What to do – With the pictures left out, set down the line containing "Judge from the" and each line after it to the end of the material, exactly as written.

Task data –
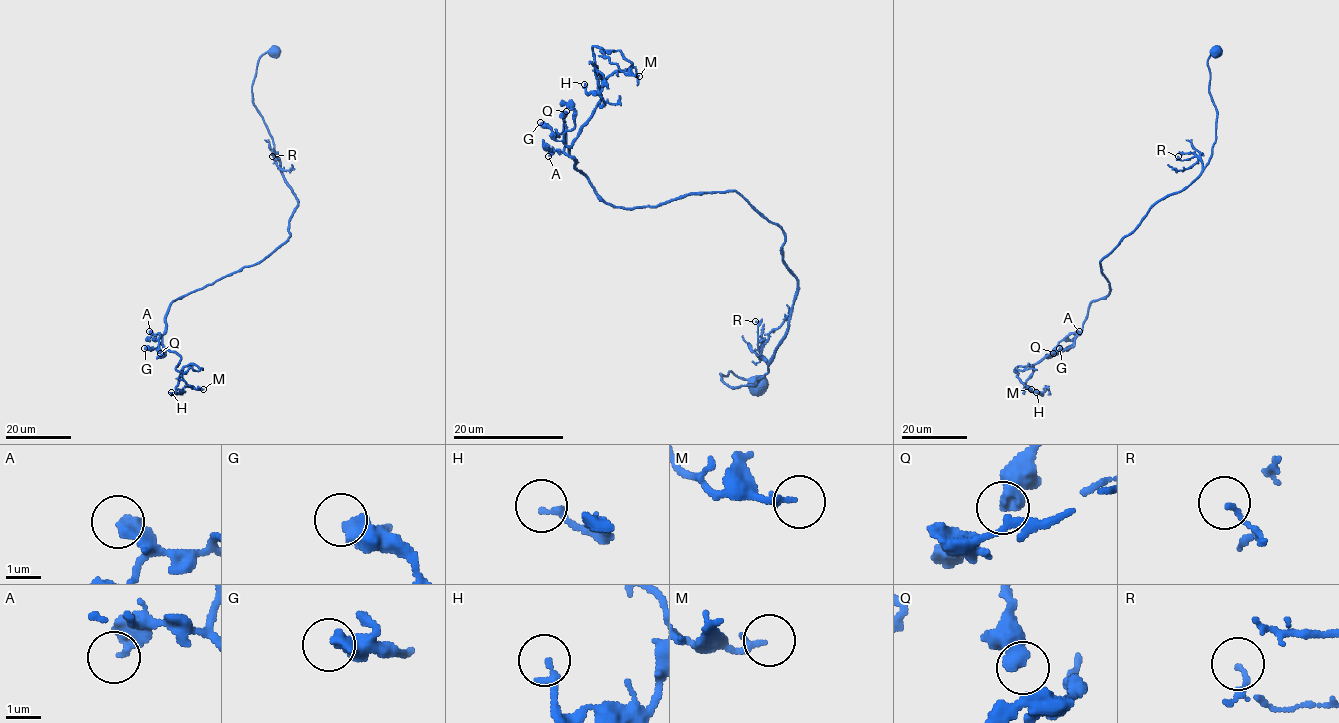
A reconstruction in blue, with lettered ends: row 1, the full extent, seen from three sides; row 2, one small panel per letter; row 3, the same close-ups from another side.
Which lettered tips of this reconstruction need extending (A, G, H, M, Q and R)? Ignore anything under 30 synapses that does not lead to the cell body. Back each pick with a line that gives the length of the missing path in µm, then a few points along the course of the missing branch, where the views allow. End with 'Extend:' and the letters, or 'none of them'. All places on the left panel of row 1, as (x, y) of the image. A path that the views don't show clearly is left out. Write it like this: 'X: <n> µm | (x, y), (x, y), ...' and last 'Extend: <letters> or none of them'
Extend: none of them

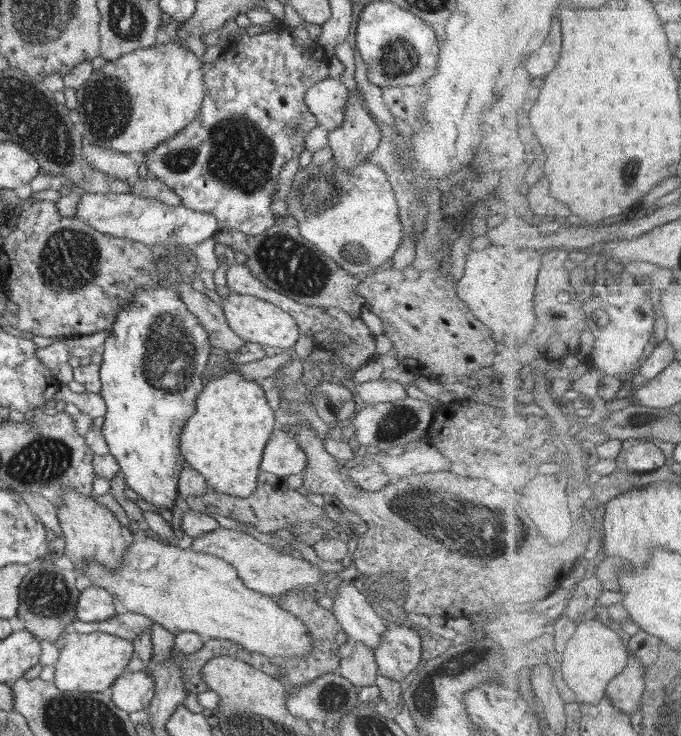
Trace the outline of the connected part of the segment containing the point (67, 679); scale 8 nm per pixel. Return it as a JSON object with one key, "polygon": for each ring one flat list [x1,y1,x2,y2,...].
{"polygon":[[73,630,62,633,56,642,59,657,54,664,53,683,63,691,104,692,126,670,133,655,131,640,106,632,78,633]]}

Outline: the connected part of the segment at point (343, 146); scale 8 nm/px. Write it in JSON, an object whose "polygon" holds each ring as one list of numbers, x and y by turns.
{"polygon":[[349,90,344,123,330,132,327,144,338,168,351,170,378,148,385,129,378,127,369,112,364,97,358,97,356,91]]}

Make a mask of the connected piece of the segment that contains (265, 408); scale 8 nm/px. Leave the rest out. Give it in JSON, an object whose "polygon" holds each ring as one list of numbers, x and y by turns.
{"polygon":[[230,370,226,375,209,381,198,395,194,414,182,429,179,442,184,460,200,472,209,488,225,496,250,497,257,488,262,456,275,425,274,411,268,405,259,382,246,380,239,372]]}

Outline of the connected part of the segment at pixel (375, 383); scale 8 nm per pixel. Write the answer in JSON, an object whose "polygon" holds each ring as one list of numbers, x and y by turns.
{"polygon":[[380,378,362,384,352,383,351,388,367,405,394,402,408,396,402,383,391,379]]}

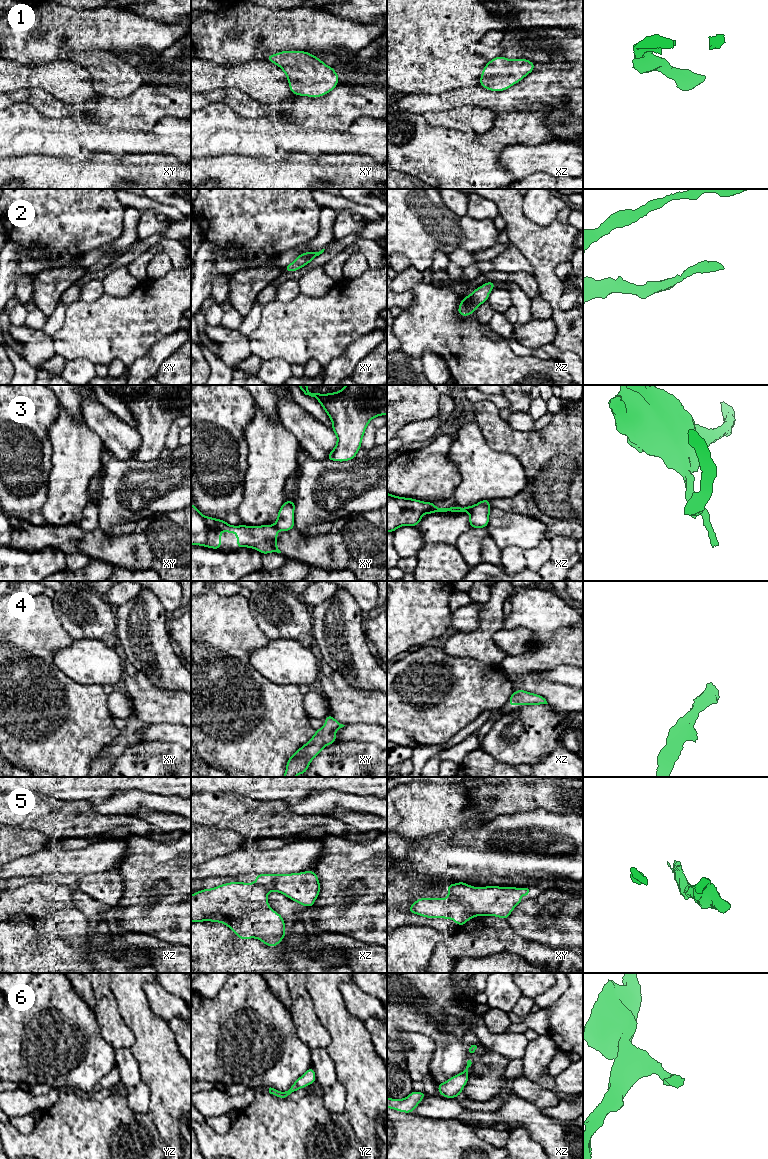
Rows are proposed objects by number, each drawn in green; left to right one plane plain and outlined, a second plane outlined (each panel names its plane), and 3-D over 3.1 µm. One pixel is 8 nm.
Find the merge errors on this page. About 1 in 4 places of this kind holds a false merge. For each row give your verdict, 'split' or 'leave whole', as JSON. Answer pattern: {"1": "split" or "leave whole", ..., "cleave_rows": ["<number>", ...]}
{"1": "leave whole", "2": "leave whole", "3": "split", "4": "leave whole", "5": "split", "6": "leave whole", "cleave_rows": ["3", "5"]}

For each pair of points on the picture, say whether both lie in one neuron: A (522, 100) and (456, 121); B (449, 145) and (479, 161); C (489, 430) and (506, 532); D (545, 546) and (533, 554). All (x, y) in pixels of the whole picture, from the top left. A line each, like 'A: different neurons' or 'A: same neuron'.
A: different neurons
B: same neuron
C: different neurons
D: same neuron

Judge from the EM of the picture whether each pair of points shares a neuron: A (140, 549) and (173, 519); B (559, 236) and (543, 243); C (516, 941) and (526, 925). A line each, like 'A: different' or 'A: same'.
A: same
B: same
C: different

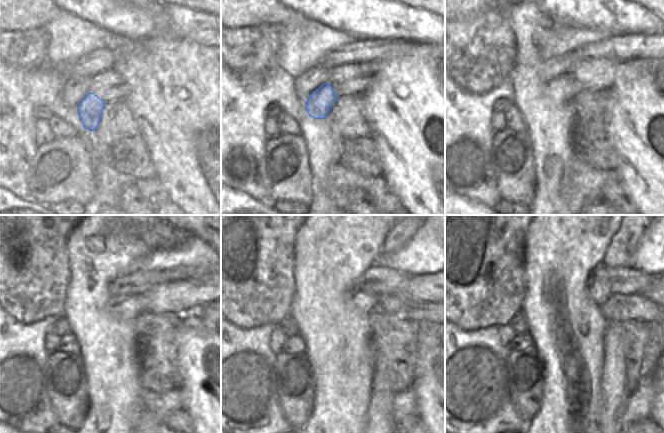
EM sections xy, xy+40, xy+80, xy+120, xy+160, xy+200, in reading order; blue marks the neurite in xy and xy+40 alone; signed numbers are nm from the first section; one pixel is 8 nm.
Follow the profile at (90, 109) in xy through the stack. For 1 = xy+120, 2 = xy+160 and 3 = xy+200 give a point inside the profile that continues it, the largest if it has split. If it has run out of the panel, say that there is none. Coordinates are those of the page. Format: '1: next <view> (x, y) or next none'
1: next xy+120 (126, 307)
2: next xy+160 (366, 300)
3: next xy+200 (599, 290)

Output of the task –
Judge from the EM of the picture whether each pair of points shares a neuron: A (140, 549) and (173, 519); B (559, 236) and (543, 243); C (516, 941) and (526, 925). A line each, like 'A: different' or 'A: same'.
A: same
B: same
C: different

EM sections xy, xy+40, xy+80, xy+120, xy+160, xy+200, in reading order; blue marks the neurite in xy and xy+40 alone; signed numbers are nm from the first section; one pixel is 8 nm.
Follow the profile at (90, 109) in xy through the stack. For 1 = xy+120, 2 = xy+160 and 3 = xy+200 give a point inside the profile that continues it, the largest if it has split. If it has run out of the panel, say that there is none. Coordinates are those of the page. Format: '1: next <view> (x, y) or next none'
1: next xy+120 (126, 307)
2: next xy+160 (366, 300)
3: next xy+200 (599, 290)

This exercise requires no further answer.